Aim of the exercise: From top to bottom, write out the listing exactly and skip every picture.

Data extracts:
______
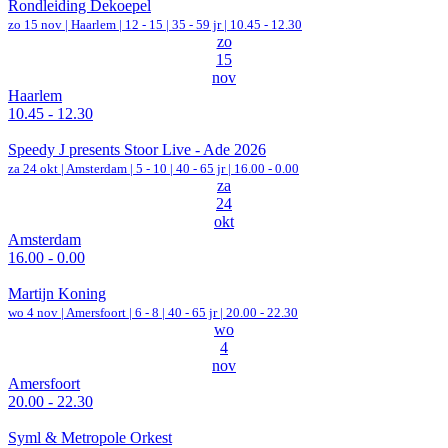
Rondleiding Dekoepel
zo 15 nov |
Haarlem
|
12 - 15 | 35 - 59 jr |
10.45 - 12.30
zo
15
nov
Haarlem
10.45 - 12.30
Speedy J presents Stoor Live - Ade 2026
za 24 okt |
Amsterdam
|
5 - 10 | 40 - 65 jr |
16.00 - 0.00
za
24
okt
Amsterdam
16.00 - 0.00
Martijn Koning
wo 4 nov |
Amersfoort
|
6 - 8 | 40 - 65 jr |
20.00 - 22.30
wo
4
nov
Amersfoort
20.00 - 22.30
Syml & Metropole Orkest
______
Task result:
Rondleiding Dekoepel
zo 15 nov |
Haarlem
|
12 - 15 | 35 - 59 jr |
10.45 - 12.30
zo
15
nov
Haarlem
10.45 - 12.30
Speedy J presents Stoor Live - Ade 2026
za 24 okt |
Amsterdam
|
5 - 10 | 40 - 65 jr |
16.00 - 0.00
za
24
okt
Amsterdam
16.00 - 0.00
Martijn Koning
wo 4 nov |
Amersfoort
|
6 - 8 | 40 - 65 jr |
20.00 - 22.30
wo
4
nov
Amersfoort
20.00 - 22.30
Syml & Metropole Orkest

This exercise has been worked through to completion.